A lie is the abandonment and, as it were, the annihilation of the dignity of man.

A man who has tasted with profound enjoyment the pleasure of agreeable society will eat with a greater appetite than he who rode horseback for two hours. An amusing lecture is as useful for health as the exercise of the body.

Beneficence is a duty. He who frequently practices it, and sees his benevolent intentions realized, at length comes really to love him to whom he has done good.

Both love of mankind, and respect for their rights are duties; the former however is only a conditional, the latter an unconditional, purely imperative duty, which he must be perfectly certain not to have transgressed who would give himself up to the secret emotions arising from benevolence.

Earnestness and sincerity are synonymous.

Enthusiasm is always connected with the senses, whatever be the object that excites it. The true strength of virtue is serenity of mind, combined with a deliberate and steadfast determination to execute her laws.
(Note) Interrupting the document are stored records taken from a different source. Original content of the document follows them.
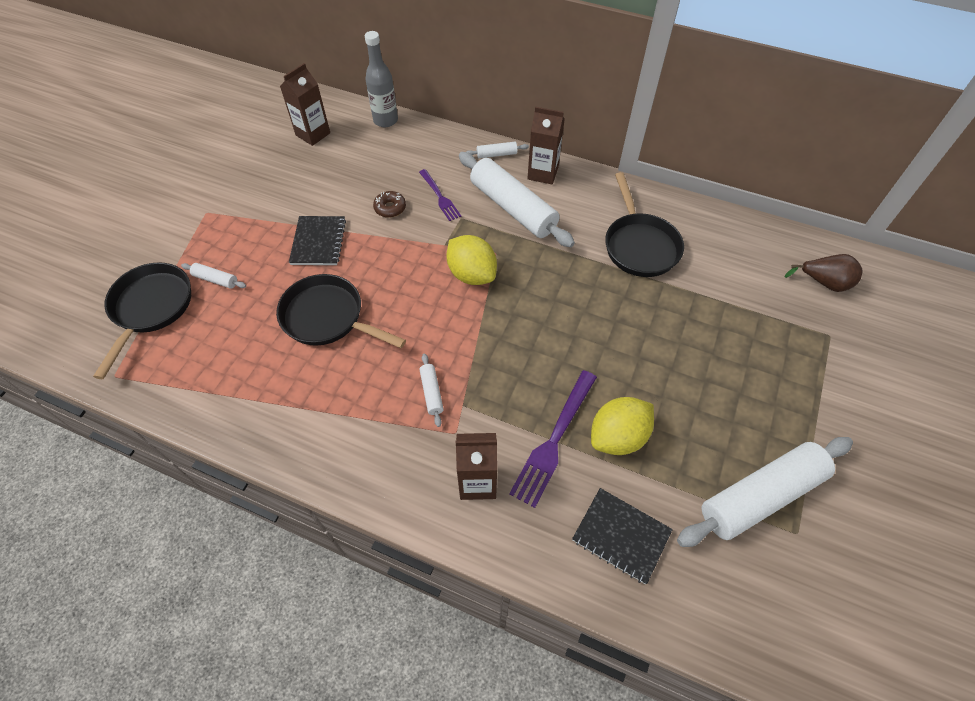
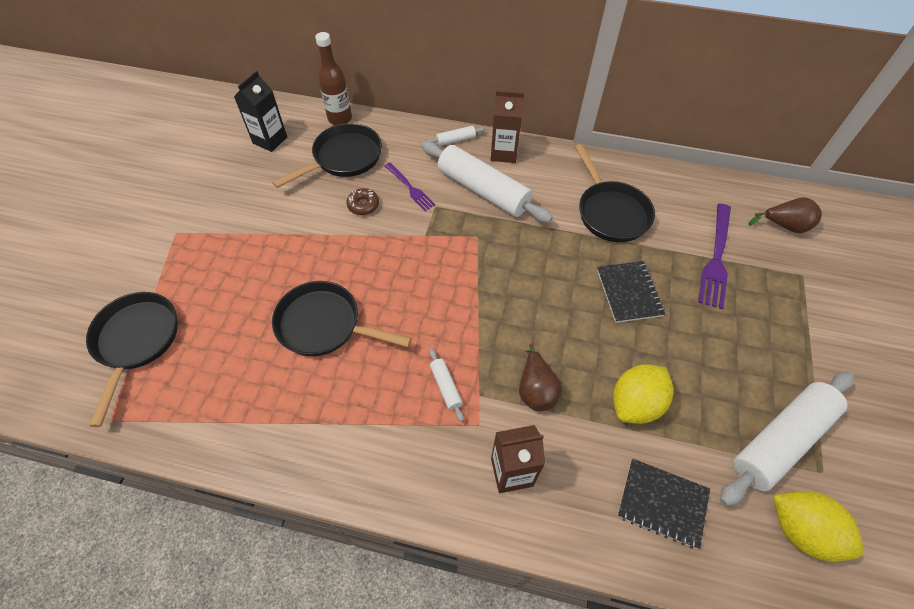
camera: 10 degrees left, 0 degrees up
(216, 279) = (200, 301): white rolling pin -> none
(313, 134) = (270, 140): brown carton -> black carton
(318, 242) = (298, 248): black notebook -> black notebook (629, 292)
(381, 160) = (344, 158): none -> black pan
(385, 120) = (340, 119): grey bottle -> brown bottle
(472, 274) = (458, 261): yellow lemon -> yellow lemon (801, 530)
(520, 408) = (536, 389): none -> brown pear
(554, 440) = (576, 416): purple fork -> purple fork (716, 258)

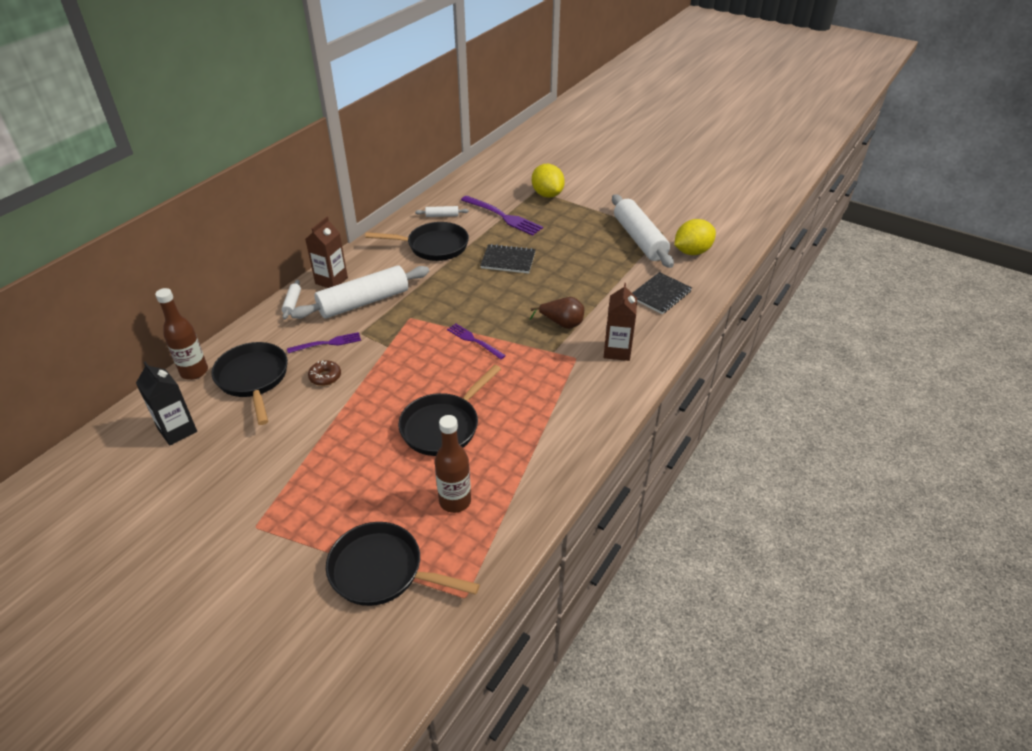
camera: 70 degrees left, 15 degrees down
(225, 371) = (455, 501): none -> brown bottle
(446, 387) = (538, 367): white rolling pin -> white rolling pin (442, 215)
(465, 307) = (474, 341): none -> purple fork
(635, 403) = (592, 284): yellow lemon -> yellow lemon (547, 194)
(784, 226) = (495, 183): brown pear -> none

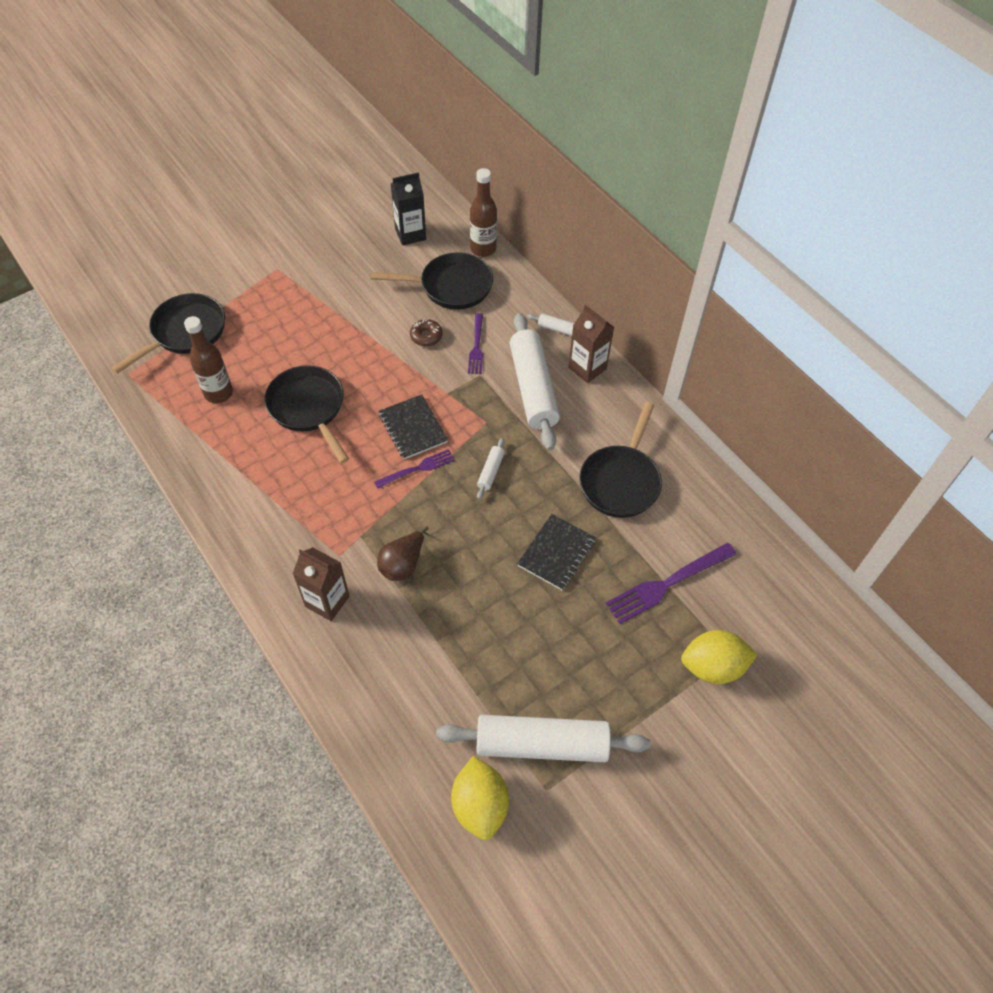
camera: 110 degrees right, 15 degrees up
(442, 215) = (694, 511): white rolling pin -> white rolling pin (490, 471)
(660, 294) = (403, 705): black notebook -> black notebook (413, 428)

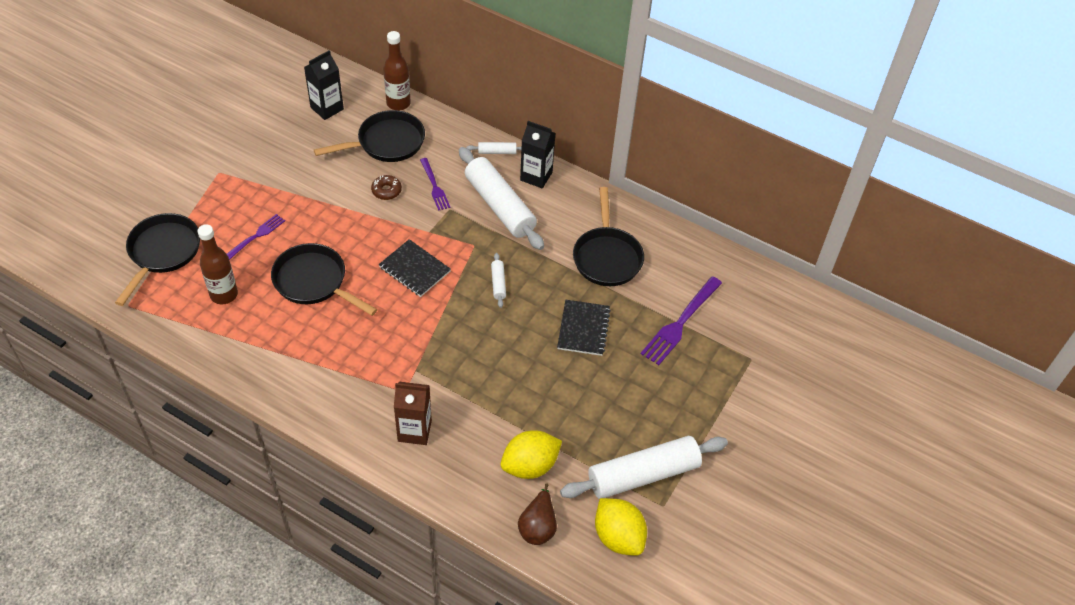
camera: 25 degrees left, 5 degrees down
(403, 564) = (463, 380): brown pear -> brown pear (538, 526)
(417, 469) = (435, 301): purple fork -> purple fork (256, 236)
(587, 368) = (536, 176): brown carton -> black carton
(713, 667) = (743, 372): yellow lemon -> yellow lemon (530, 465)

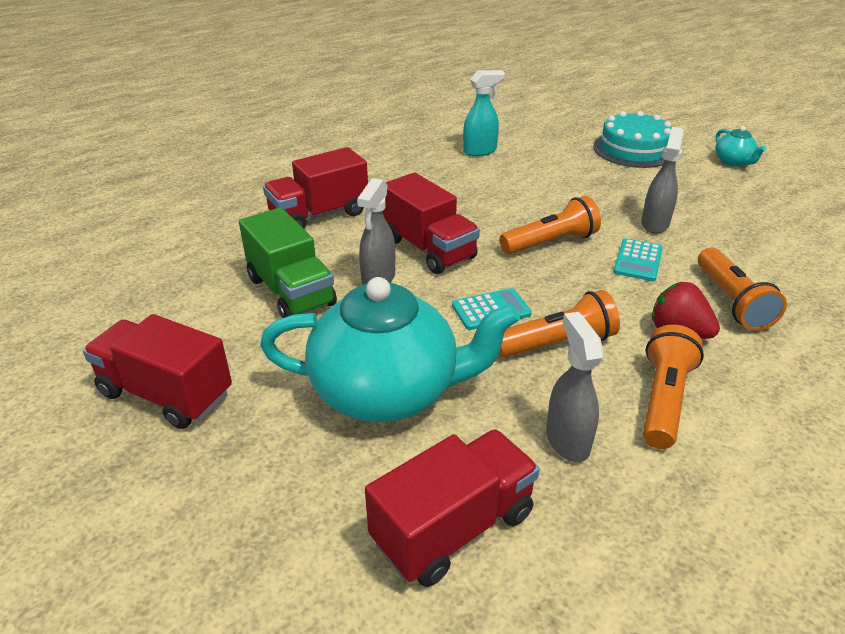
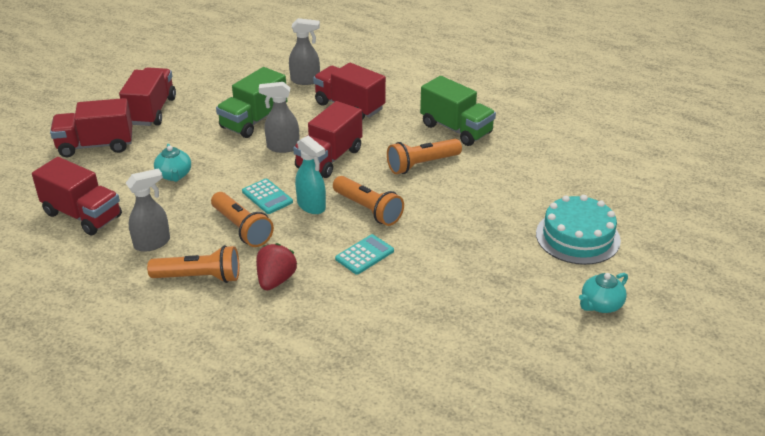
camera: 70 degrees right, 0 degrees up
(224, 484) = (96, 145): none -> red truck
(388, 391) = (174, 175): turquoise teapot -> turquoise teapot, size x0.43
(420, 164) = (456, 129): none -> green truck
(480, 151) = (504, 152): turquoise spray bottle -> turquoise spray bottle (311, 206)
(638, 260) = (364, 255): turquoise calculator -> turquoise calculator turned 135 degrees clockwise
(655, 224) = (431, 260): grey spray bottle -> grey spray bottle (305, 80)
(732, 302) = (327, 306): orange flashlight -> orange flashlight (422, 165)

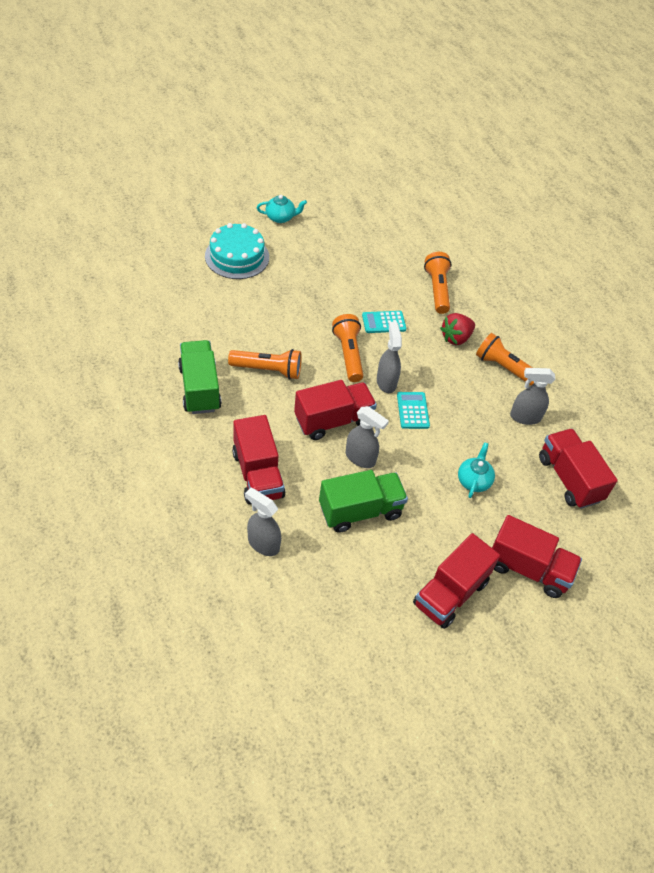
camera: 150 degrees left, 15 degrees up
(242, 228) = (451, 392): orange flashlight -> orange flashlight (437, 289)
(311, 206) = (386, 382): turquoise spray bottle -> grey spray bottle

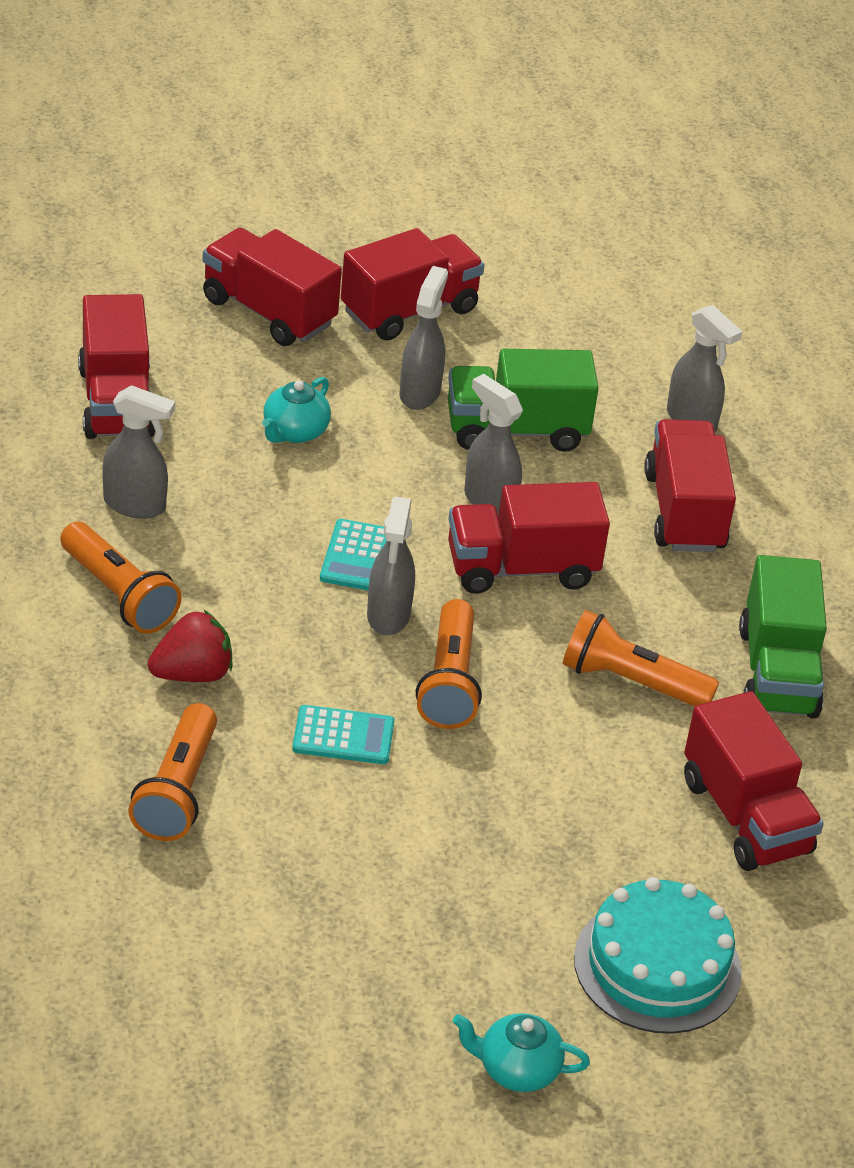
camera: 165 degrees left, 10 degrees down
(208, 318) = (745, 816): none -> red truck
(420, 526) = (420, 392): none -> grey spray bottle

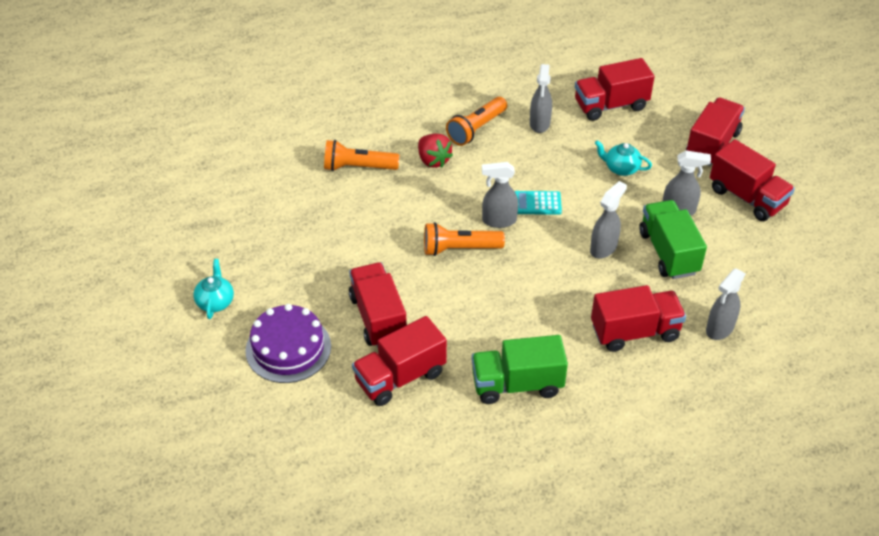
camera: 85 degrees right, 5 degrees up
(343, 736) = (409, 216): turquoise calculator -> none
(521, 568) = (556, 267): red truck -> red truck (378, 318)
(630, 682) = (485, 320): orange flashlight -> none
(657, 965) = (288, 348): turquoise cake -> purple cake

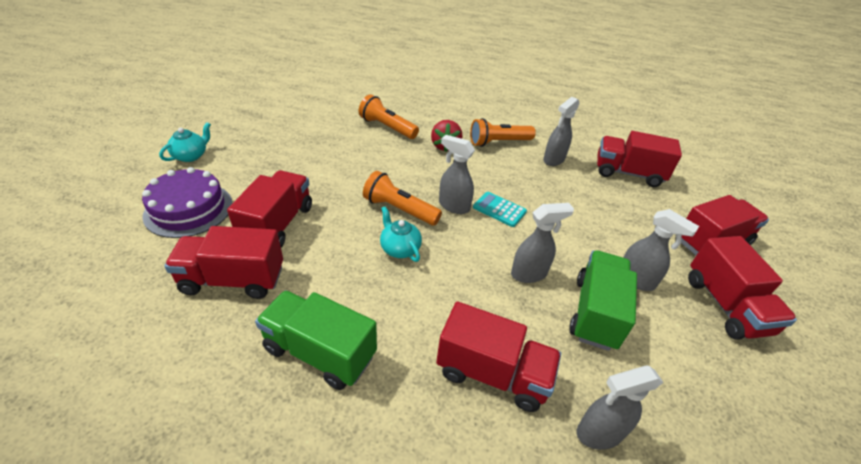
camera: 30 degrees right, 5 degrees down
(621, 168) = (601, 219): turquoise teapot -> turquoise teapot (399, 248)

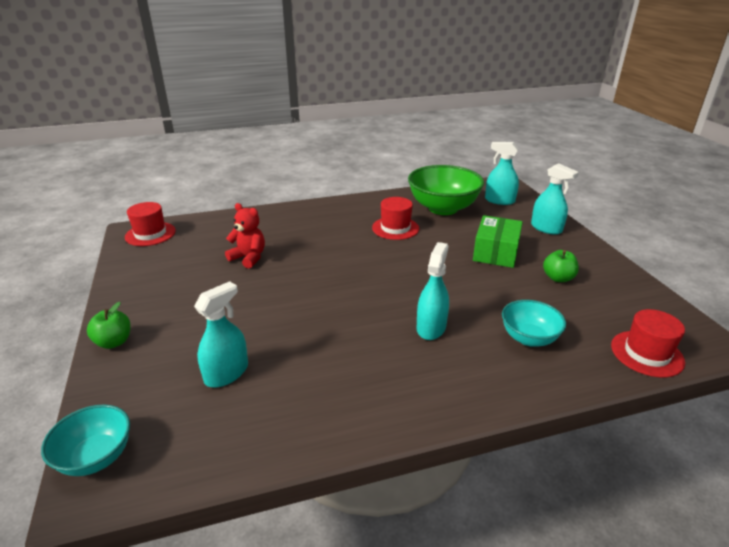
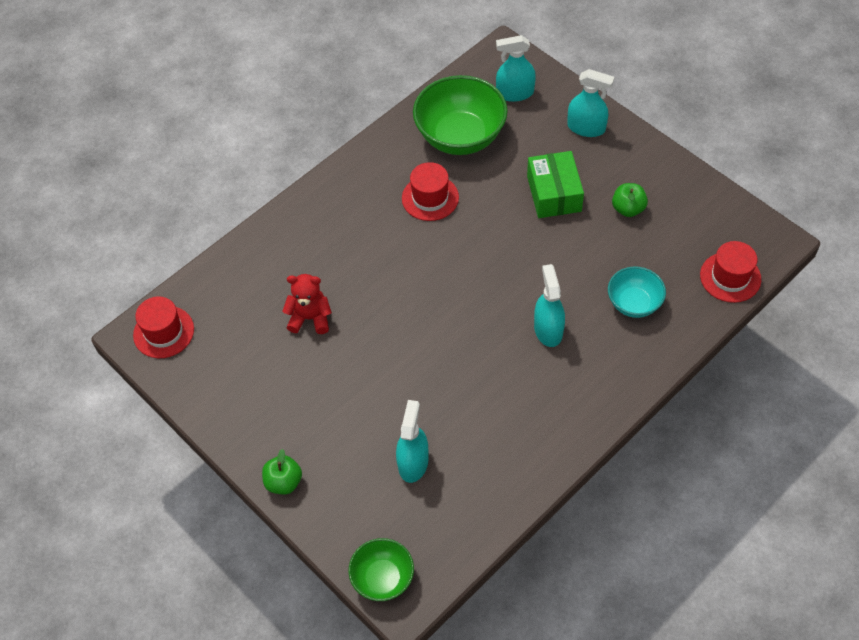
camera: 25 degrees left, 25 degrees up
(96, 457) = (383, 578): turquoise bowl -> green bowl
That is the healthful condition of the moral life; on the other hand, enthusiasm, even when excited by representations of goodness, is a brilliant but feverish glow which leaves only exhaustion and languor behind.

Even a man’s exact imitation of the song of the nightingale displeases us when we discover that it is a mimicry, and not the nightingale.

Freedom is alone the unoriginated birthright of man; it belongs to him by force of his humanity, and is in dependence on the will and coaction of every other, in so far as this consists with every other person’s freedom.

Have patience awhile; slanders are not long-lived. Truth is the child of Time; erelong she shall appear to vindicate thee.

If man makes himself a worm he must not complain when he is trodden on.

Procrastination is hardly more evil than grasping impatience.

Seek not the favor of the multitude; it is seldom got by honest and lawful means. But seek the testimony of few; and number not voices, but weigh them.

Sincerity is the indispensable ground of all conscientiousness, and by consequence of all heartfelt religion.